§ **Exercise**: Your output should match the listing below word for word, without any images.

§ **Data for the task**:
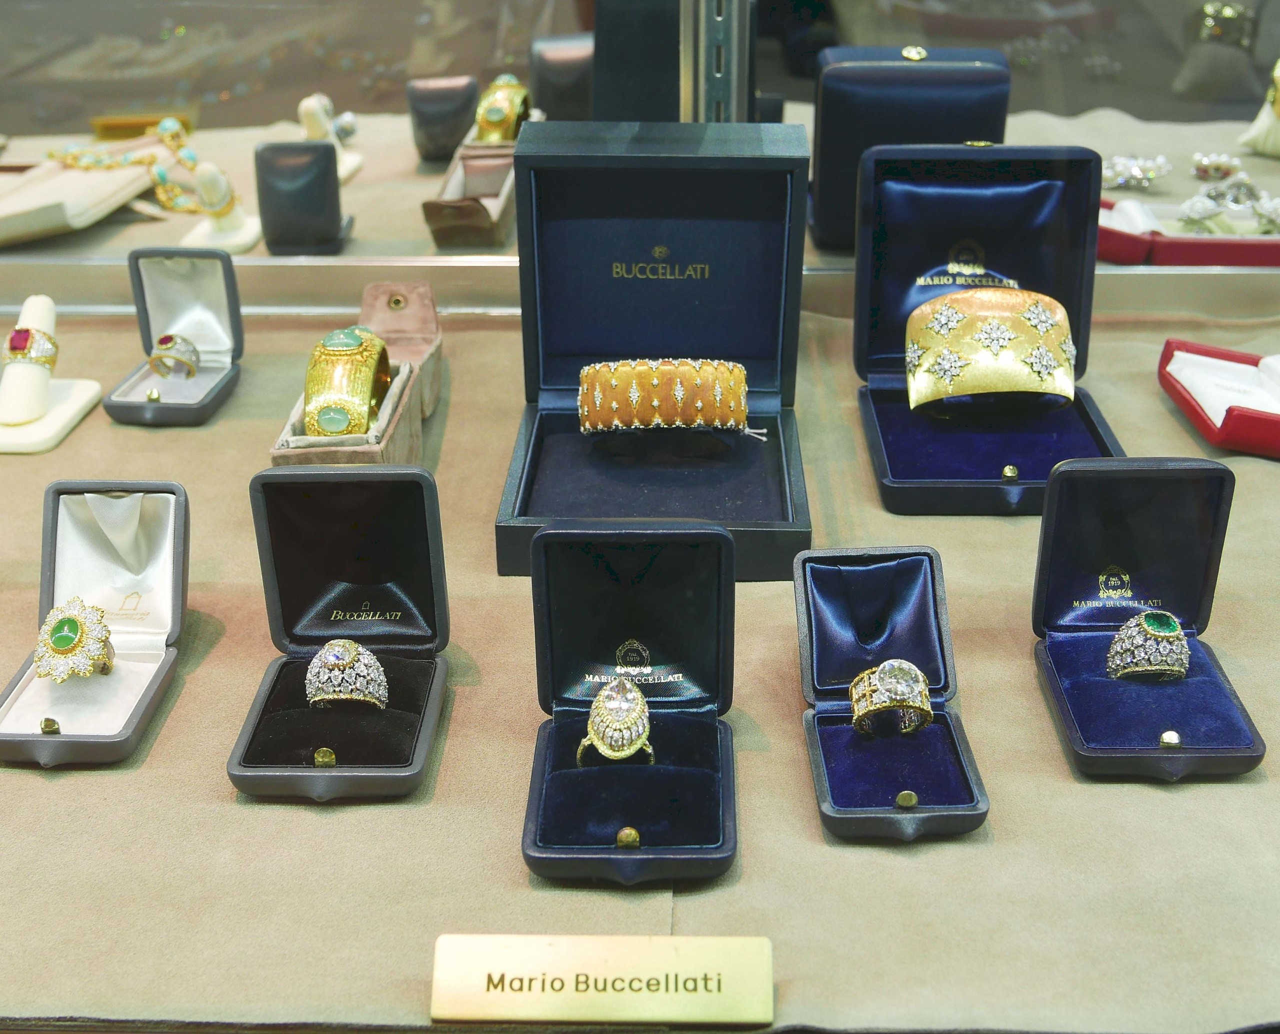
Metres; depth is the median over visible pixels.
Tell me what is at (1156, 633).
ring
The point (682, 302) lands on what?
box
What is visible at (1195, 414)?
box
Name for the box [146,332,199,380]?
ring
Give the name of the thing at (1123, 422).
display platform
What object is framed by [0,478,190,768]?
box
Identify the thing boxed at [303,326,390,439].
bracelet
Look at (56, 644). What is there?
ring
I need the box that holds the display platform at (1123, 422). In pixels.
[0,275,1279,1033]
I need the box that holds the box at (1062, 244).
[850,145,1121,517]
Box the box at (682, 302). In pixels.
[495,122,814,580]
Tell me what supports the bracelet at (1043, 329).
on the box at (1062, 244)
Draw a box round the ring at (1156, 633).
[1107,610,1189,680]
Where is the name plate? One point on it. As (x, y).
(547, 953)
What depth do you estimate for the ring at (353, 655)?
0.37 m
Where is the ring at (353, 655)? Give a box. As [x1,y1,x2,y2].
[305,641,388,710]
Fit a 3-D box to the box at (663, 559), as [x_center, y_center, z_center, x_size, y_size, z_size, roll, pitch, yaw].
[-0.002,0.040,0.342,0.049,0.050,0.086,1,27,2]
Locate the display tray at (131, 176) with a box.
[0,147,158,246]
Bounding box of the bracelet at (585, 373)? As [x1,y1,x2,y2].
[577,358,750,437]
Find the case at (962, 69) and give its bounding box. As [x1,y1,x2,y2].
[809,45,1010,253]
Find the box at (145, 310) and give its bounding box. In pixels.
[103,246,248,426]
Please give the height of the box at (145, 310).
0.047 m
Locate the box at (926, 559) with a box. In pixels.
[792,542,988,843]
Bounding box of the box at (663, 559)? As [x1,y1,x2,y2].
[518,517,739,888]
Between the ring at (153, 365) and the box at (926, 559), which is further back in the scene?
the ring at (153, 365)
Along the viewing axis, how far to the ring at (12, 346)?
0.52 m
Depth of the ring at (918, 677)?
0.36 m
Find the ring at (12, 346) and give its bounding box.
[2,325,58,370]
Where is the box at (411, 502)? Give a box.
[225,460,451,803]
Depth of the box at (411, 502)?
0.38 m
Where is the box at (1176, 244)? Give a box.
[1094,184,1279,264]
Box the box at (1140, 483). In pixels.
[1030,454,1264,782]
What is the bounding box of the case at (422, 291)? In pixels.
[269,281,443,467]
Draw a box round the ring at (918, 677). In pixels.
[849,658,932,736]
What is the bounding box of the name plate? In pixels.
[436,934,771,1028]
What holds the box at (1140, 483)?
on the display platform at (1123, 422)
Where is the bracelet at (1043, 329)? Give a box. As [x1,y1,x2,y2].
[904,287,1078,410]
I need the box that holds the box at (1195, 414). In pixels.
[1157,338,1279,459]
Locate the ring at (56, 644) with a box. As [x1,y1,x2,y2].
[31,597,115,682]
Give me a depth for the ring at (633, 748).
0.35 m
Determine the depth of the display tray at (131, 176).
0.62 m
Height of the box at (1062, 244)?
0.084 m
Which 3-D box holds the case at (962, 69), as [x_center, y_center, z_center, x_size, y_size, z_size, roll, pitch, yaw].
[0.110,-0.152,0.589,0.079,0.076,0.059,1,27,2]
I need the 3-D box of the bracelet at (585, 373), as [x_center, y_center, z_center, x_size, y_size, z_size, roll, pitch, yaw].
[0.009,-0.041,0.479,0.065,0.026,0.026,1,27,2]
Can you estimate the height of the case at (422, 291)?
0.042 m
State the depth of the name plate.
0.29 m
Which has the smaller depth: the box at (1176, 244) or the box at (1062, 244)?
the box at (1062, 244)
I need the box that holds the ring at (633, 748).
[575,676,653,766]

§ **Answer**:
Metres; depth is the median over visible pixels.
Tell me what is at (1156, 633).
ring
The point (682, 302) lands on what?
box
What is visible at (1195, 414)?
box
Name for the box [146,332,199,380]?
ring
Give the name of the thing at (1123, 422).
display platform
What object is framed by [0,478,190,768]?
box
Identify the thing boxed at [303,326,390,439].
bracelet
Look at (56, 644). What is there?
ring
I need the box that holds the display platform at (1123, 422). In pixels.
[0,275,1279,1033]
I need the box that holds the box at (1062, 244).
[850,145,1121,517]
Box the box at (682, 302). In pixels.
[495,122,814,580]
Tell me what supports the bracelet at (1043, 329).
on the box at (1062, 244)
Draw a box round the ring at (1156, 633).
[1107,610,1189,680]
Where is the name plate? One point on it. As (x, y).
(547, 953)
What depth do you estimate for the ring at (353, 655)?
0.37 m
Where is the ring at (353, 655)? Give a box. As [x1,y1,x2,y2].
[305,641,388,710]
Fit a 3-D box to the box at (663, 559), as [x_center, y_center, z_center, x_size, y_size, z_size, roll, pitch, yaw].
[-0.002,0.040,0.342,0.049,0.050,0.086,1,27,2]
Locate the display tray at (131, 176) with a box.
[0,147,158,246]
Bounding box of the bracelet at (585, 373)? As [x1,y1,x2,y2].
[577,358,750,437]
Find the case at (962, 69) and give its bounding box. As [x1,y1,x2,y2].
[809,45,1010,253]
Find the box at (145, 310) and give its bounding box. In pixels.
[103,246,248,426]
Please give the height of the box at (145, 310).
0.047 m
Locate the box at (926, 559) with a box. In pixels.
[792,542,988,843]
Bounding box of the box at (663, 559)? As [x1,y1,x2,y2].
[518,517,739,888]
Between the ring at (153, 365) and the box at (926, 559), which is further back in the scene?
the ring at (153, 365)
Along the viewing axis, how far to the ring at (12, 346)?
0.52 m
Depth of the ring at (918, 677)?
0.36 m
Find the ring at (12, 346) and give its bounding box.
[2,325,58,370]
Where is the box at (411, 502)? Give a box.
[225,460,451,803]
Depth of the box at (411, 502)?
0.38 m
Where is the box at (1176, 244)? Give a box.
[1094,184,1279,264]
Box the box at (1140, 483). In pixels.
[1030,454,1264,782]
What is the bounding box of the case at (422, 291)? In pixels.
[269,281,443,467]
Draw a box round the ring at (918, 677). In pixels.
[849,658,932,736]
What is the bounding box of the name plate? In pixels.
[436,934,771,1028]
What holds the box at (1140, 483)?
on the display platform at (1123, 422)
Where is the bracelet at (1043, 329)? Give a box. As [x1,y1,x2,y2].
[904,287,1078,410]
I need the box that holds the box at (1195, 414). In pixels.
[1157,338,1279,459]
Locate the ring at (56, 644) with a box. As [x1,y1,x2,y2].
[31,597,115,682]
Give me a depth for the ring at (633, 748).
0.35 m
Determine the depth of the display tray at (131, 176).
0.62 m
Height of the box at (1062, 244)?
0.084 m
Which 3-D box holds the case at (962, 69), as [x_center, y_center, z_center, x_size, y_size, z_size, roll, pitch, yaw].
[0.110,-0.152,0.589,0.079,0.076,0.059,1,27,2]
I need the 3-D box of the bracelet at (585, 373), as [x_center, y_center, z_center, x_size, y_size, z_size, roll, pitch, yaw].
[0.009,-0.041,0.479,0.065,0.026,0.026,1,27,2]
Can you estimate the height of the case at (422, 291)?
0.042 m
State the depth of the name plate.
0.29 m
Which has the smaller depth: the box at (1176, 244) or the box at (1062, 244)?
the box at (1062, 244)
I need the box that holds the ring at (633, 748).
[575,676,653,766]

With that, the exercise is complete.